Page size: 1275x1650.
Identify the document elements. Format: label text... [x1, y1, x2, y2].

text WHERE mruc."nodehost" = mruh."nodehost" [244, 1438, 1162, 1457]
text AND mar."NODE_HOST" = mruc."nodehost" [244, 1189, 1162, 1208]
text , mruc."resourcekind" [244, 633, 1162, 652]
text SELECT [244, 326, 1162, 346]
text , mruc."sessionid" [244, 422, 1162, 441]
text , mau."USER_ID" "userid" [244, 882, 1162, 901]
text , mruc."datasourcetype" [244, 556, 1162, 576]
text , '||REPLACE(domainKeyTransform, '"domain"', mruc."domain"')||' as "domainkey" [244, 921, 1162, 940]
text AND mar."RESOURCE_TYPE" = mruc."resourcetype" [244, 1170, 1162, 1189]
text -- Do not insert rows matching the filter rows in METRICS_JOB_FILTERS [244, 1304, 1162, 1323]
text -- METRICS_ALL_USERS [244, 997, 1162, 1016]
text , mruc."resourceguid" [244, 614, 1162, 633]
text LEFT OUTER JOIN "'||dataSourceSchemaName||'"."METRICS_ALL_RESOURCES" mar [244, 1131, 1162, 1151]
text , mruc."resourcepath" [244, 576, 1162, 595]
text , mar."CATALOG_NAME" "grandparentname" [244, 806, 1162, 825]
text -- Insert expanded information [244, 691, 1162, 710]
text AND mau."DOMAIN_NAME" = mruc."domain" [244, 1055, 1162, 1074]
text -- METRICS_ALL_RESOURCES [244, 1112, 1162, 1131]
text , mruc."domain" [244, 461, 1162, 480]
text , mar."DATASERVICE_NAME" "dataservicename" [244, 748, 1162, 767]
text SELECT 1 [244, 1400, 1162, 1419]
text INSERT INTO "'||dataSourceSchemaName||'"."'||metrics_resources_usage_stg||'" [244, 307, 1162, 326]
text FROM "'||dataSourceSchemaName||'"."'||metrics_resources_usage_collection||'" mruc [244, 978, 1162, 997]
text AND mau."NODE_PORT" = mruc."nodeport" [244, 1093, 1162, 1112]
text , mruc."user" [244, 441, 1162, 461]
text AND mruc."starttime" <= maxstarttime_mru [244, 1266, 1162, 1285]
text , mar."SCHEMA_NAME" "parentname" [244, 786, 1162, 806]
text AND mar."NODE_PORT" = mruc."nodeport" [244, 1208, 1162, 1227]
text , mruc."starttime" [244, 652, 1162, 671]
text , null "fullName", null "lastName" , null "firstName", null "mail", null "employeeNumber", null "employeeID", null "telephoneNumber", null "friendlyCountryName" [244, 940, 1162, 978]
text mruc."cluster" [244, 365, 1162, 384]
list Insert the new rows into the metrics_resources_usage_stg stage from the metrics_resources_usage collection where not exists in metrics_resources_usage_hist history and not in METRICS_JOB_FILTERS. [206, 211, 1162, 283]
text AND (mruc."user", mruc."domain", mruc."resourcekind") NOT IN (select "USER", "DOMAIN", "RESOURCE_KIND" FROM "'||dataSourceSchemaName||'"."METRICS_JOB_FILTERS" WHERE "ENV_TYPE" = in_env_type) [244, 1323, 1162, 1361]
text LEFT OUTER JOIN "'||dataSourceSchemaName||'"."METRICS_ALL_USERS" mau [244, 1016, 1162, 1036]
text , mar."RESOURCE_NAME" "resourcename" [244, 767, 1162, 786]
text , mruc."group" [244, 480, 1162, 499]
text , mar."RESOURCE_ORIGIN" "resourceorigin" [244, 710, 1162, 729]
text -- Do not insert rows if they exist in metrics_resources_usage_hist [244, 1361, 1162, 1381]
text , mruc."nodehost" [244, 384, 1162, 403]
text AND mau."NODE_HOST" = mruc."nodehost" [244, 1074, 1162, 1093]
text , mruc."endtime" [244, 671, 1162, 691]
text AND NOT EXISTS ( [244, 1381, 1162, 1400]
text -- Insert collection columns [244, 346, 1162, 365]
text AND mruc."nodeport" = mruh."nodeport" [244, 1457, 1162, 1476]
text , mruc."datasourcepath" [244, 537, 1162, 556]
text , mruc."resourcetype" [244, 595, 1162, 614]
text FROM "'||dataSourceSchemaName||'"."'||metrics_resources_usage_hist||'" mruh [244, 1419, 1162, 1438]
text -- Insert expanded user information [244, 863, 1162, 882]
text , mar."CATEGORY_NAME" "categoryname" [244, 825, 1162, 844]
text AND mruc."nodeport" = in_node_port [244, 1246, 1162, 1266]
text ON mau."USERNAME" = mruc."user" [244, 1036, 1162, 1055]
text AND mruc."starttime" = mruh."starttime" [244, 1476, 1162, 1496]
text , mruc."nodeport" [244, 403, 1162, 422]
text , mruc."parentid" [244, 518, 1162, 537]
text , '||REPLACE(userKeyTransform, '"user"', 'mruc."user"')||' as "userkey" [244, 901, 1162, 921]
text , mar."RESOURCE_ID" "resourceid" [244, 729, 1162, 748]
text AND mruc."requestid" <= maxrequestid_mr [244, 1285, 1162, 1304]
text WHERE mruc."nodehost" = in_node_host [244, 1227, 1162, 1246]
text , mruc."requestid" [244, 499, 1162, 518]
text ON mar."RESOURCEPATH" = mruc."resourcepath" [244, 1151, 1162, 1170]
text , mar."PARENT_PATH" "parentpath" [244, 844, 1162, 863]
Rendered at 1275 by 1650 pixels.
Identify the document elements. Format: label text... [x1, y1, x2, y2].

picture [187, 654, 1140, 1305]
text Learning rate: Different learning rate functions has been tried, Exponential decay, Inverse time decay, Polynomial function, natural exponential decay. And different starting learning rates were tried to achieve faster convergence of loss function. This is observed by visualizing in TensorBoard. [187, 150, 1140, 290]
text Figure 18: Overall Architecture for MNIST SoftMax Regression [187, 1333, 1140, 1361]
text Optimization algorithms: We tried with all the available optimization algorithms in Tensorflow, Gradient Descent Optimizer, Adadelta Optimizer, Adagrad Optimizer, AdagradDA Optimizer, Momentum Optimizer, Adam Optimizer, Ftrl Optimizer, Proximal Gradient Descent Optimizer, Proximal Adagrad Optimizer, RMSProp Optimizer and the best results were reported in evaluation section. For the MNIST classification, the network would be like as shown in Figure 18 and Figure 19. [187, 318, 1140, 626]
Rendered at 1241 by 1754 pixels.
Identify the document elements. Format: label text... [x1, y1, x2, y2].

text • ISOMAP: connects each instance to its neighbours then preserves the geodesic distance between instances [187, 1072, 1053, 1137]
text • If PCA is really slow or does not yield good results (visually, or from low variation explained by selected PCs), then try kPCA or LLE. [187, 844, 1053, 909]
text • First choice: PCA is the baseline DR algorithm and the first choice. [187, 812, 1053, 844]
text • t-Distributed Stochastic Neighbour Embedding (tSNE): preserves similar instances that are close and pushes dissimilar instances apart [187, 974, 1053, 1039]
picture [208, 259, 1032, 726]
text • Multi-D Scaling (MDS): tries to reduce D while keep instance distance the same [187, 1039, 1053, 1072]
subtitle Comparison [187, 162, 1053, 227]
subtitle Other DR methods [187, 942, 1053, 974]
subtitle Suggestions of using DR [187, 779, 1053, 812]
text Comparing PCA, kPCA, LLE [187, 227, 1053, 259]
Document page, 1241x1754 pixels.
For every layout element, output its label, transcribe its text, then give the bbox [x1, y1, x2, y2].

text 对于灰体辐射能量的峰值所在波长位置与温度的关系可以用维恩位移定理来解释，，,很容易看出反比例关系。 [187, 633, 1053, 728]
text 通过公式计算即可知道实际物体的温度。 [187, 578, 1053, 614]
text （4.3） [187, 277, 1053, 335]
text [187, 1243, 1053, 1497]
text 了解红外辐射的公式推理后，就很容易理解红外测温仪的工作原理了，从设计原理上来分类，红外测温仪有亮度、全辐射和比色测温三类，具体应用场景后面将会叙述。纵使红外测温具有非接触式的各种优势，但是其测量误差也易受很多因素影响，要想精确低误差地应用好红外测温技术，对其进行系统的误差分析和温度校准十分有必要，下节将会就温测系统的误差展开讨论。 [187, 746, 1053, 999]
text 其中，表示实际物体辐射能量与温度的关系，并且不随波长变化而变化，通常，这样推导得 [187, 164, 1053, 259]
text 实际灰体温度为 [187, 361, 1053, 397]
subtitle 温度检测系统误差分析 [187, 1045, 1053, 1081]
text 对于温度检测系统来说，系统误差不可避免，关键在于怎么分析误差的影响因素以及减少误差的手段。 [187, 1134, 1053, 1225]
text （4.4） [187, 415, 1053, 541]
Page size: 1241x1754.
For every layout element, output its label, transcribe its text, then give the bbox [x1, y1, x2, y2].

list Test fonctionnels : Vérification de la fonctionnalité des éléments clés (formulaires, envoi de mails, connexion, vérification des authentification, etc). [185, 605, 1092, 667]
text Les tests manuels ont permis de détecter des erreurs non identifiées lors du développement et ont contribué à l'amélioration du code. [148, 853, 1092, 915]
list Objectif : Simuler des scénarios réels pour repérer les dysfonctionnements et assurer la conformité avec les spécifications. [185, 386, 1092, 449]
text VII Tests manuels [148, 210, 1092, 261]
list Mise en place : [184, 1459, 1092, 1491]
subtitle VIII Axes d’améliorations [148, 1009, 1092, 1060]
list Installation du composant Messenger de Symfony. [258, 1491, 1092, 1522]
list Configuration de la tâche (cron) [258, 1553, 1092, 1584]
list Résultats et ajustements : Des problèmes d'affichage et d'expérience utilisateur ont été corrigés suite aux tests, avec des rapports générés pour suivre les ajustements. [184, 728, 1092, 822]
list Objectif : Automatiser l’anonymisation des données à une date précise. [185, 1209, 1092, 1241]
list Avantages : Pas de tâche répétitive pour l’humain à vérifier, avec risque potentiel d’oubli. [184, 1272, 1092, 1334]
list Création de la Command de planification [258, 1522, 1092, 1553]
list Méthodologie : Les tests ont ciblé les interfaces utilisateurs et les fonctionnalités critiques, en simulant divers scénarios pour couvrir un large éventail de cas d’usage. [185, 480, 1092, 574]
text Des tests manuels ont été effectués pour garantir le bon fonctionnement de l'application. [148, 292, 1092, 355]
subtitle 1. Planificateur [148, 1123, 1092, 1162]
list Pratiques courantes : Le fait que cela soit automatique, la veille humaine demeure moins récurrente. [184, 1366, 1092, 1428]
—————
HOW TO COMPLETE THIS TASK
In your answer, include only the lines above starting at the line that holds "text [187, 1243, 1053, 1497]" and ending at the line that holds "Page size: 1241x1754.", copied exactly.

TASK SOLUTION
text [187, 1243, 1053, 1497]
text 了解红外辐射的公式推理后，就很容易理解红外测温仪的工作原理了，从设计原理上来分类，红外测温仪有亮度、全辐射和比色测温三类，具体应用场景后面将会叙述。纵使红外测温具有非接触式的各种优势，但是其测量误差也易受很多因素影响，要想精确低误差地应用好红外测温技术，对其进行系统的误差分析和温度校准十分有必要，下节将会就温测系统的误差展开讨论。 [187, 746, 1053, 999]
text 其中，表示实际物体辐射能量与温度的关系，并且不随波长变化而变化，通常，这样推导得 [187, 164, 1053, 259]
text 实际灰体温度为 [187, 361, 1053, 397]
subtitle 温度检测系统误差分析 [187, 1045, 1053, 1081]
text 对于温度检测系统来说，系统误差不可避免，关键在于怎么分析误差的影响因素以及减少误差的手段。 [187, 1134, 1053, 1225]
text （4.4） [187, 415, 1053, 541]
Page size: 1241x1754.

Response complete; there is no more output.